Most computer games, just like much movie-going and past practice regarding reading with (and to) family members and friends, are social. Many online combat games involve groups of friends or colleagues taking on the avatars of other people, sometimes physical located in other countries and continents but interacting in a shared virtual space, alongside foes generated by the game software. Although worlds such as New Horizons, GTA and DOTA are virtual, they are an artefact of data centres (aka server farms) located in multiple jurisdictions and thus tied to the legal ‘realspace’ highlighted in Chapter 7. As noted above, that gaming in cyberspace is sometimes exhibited to the world at large through, for example, services such as Twitch.
Animal Crossing offers different facets of ‘social’: a more welcoming, slower and gentler sociability in which friendly interaction with the villagers and with other players is strongly valorised. It is not viscerally tribal, a matter of us versus them or winners and losers. It involves respectful interaction with the villagers (and more broadly with the environment within the virtual world, a matter of social norms reinforced through technical constraints).
Islands have historically been perceived as objects of fascination, locations of romance and adventure, as an ‘allegory of the whole world’ or as ‘the quintessential sites for experimentation’. In real life and online, they may be ‘blank spaces’ in which an owner/occupier develops a culture – landscapes, architecture, values and social practices – that are distinctive, albeit without regard for the values or even life of that space's indigenous inhabitants. They may be edenic or dystopian. They may instead be locations that over time have been remade as reflections of the development of other spaces.

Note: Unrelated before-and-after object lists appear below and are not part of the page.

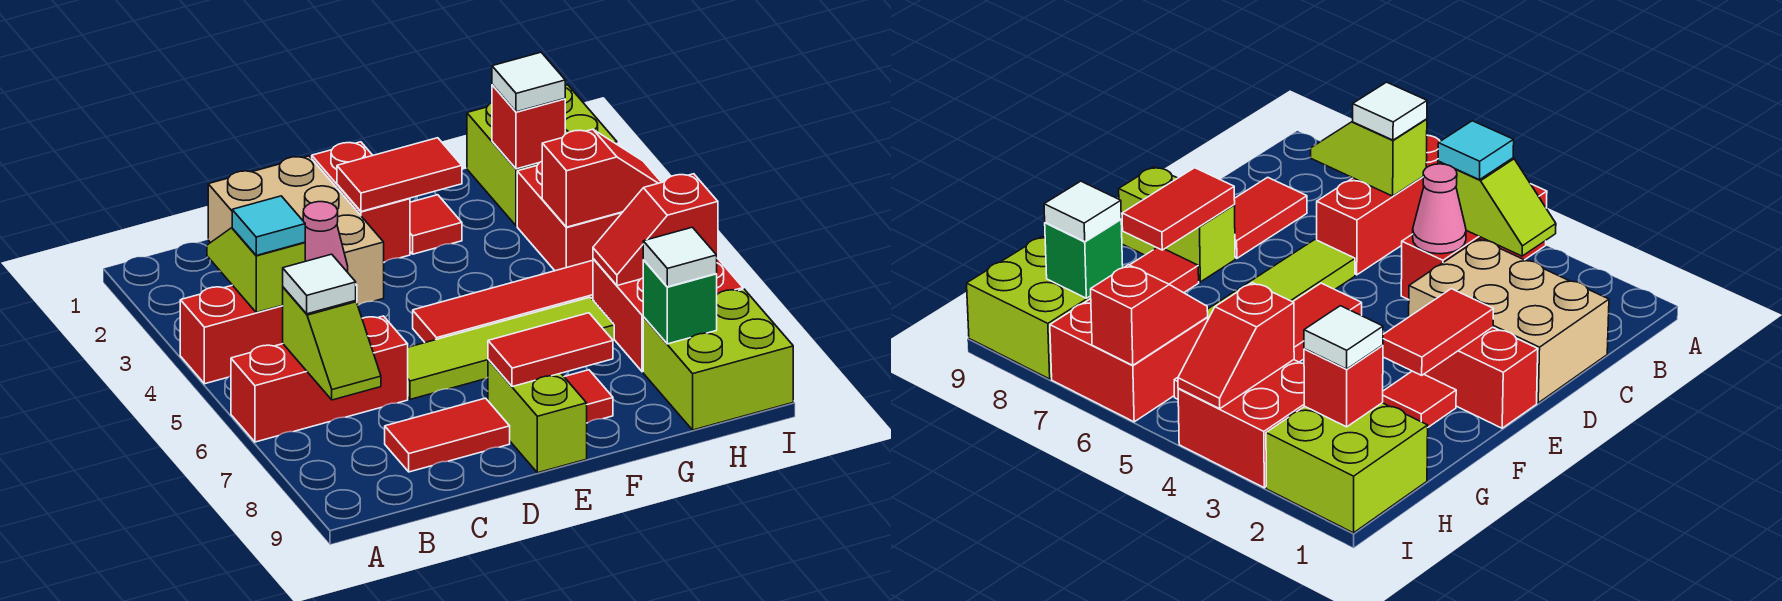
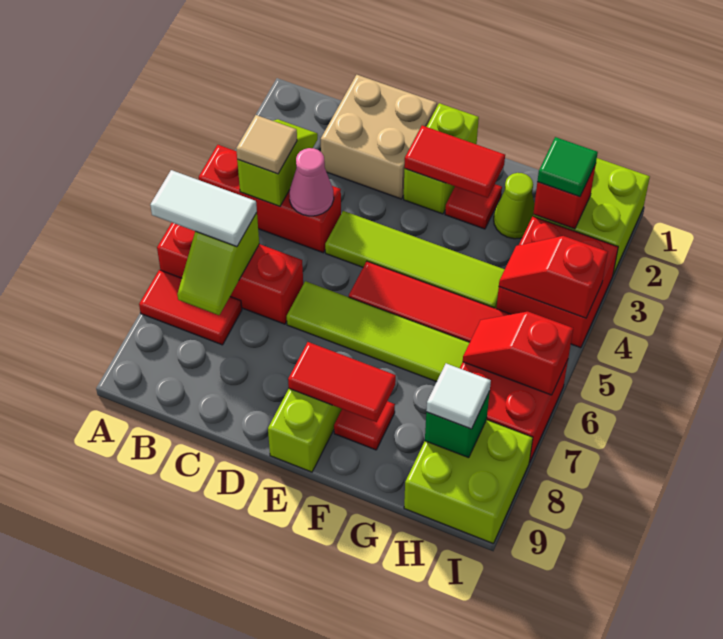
cyan tile B4 level 3 -> tan tile B4 level 3
white tile B6 level 3 -> white tile A6:B6 level 3
tan brick C1:D3 level 1 -> tan brick C1:D2 level 1
red tile C8:D8 level 1 -> red tile A7:B7 level 1
none -> lime tile D4:G4 level 1
red brick E1:E2 level 1 -> lime brick E1:E2 level 1
none -> lime cone G2 level 1
white tile H2 level 3 -> green tile H2 level 3
red slope H4:I4 level 2 top H -> red slope H4:I4 level 2 top I

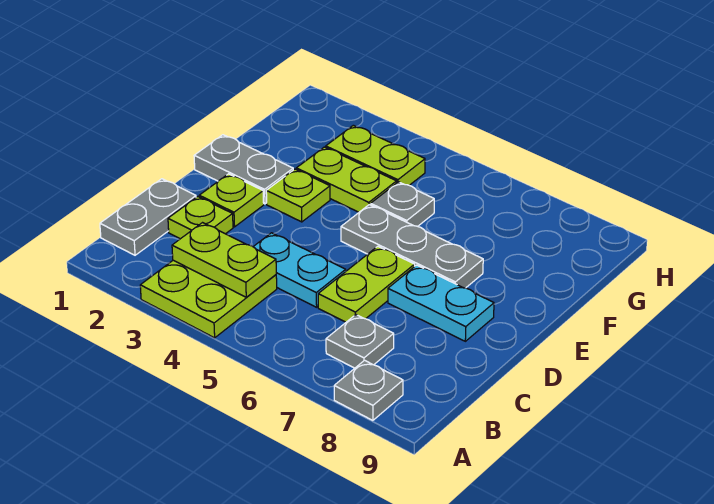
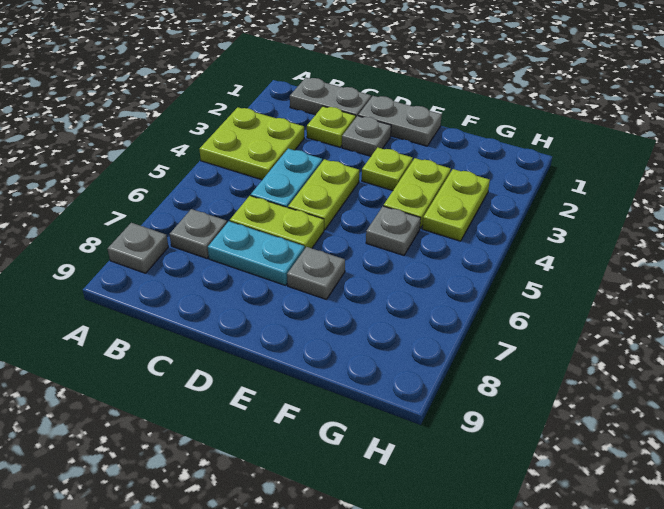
lime plate B3:B4 level 2 -> lime plate D4:D5 level 1
lime plate D2 level 1 -> grey plate D2 level 1
cyan plate D7:D8 level 1 -> cyan plate C7:D7 level 1
grey plate E1:E2 level 1 -> grey plate D1:E1 level 1
grey plate E5:E7 level 1 -> grey plate E7 level 1

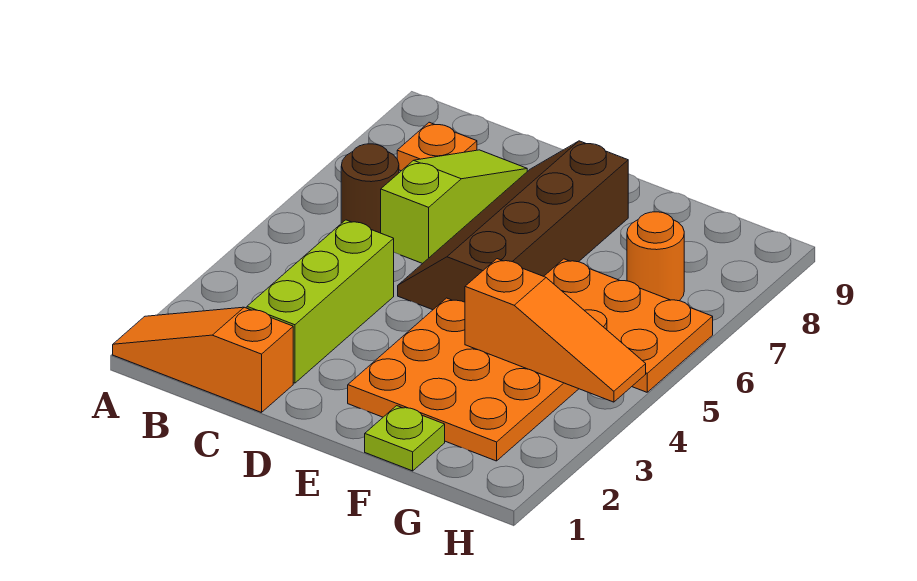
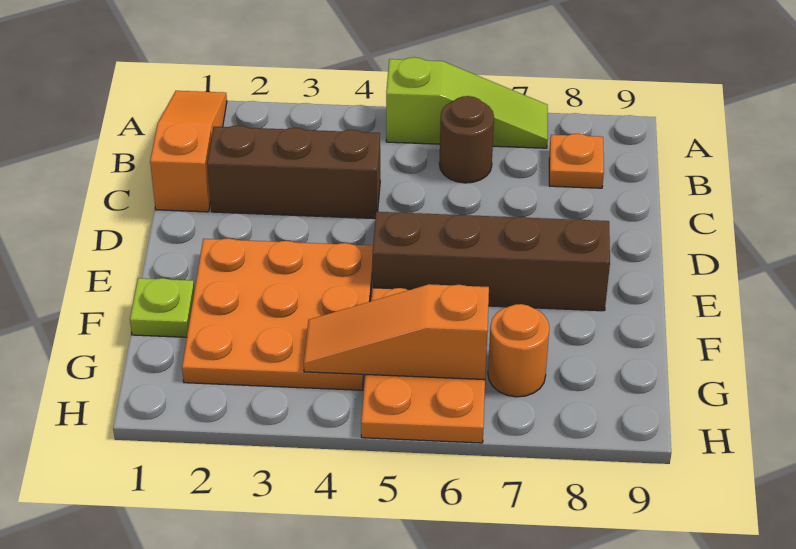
lime brick C2:C4 level 1 -> brown brick C2:C4 level 1
lime slope C6:C8 level 1 top 6 -> lime slope A5:A7 level 1 top 5
orange slope F4:H4 level 2 top F -> orange slope G4:G6 level 2 top 6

The archipelago of islands in New Horizons represent a cultural stage, shaped both by the hard and soft law discussed in the following chapter and by scope for expression on the part of players, including individuals and corporate entities that are seeking to influence the behaviour of people offline. The cultures evident across the archipelago can accordingly be understood as manifestations of personal autonomy (including performativity of attributes that might otherwise be expressed offline), a Japan-inflected aesthetic and a relief from or reinforcement of the rigours of a global market economy. The stage can also be understood as a subject for academic discontent regarding economic relationships offline, viewing a playscape as an allegory of contemporary capitalism.
Defoe's Island
On a superficial viewing each island – and Animal Crossing islands per se – are potentially blank spaces for inscription through the tastes and engagement of each user, an echo of Daniel Defoe's inf luential 1719 fantasy Robinson Crusoe in which a castaway, a dog, two cats and subservient person of colour remake a deserted island through strenuous effort, ingenuity and good fortune. They are not what Elizabeth Nyman characterised as ‘containers’ from which a player's might want to escape or instead use an opportunity for demonstrating prowess in gaining rewards through killing/disabling hostile characters.
Players enter the game by choosing attributes for their avatar, discussed below, and fictively purchasing the ‘Deserted Island Getaway Package’ from the virtual world's Nook Inc development company. Purchase from a company rather than from a state can be seen as friendlier and less ‘colonial’ than acquiring a licence from a government for occupation and economic development.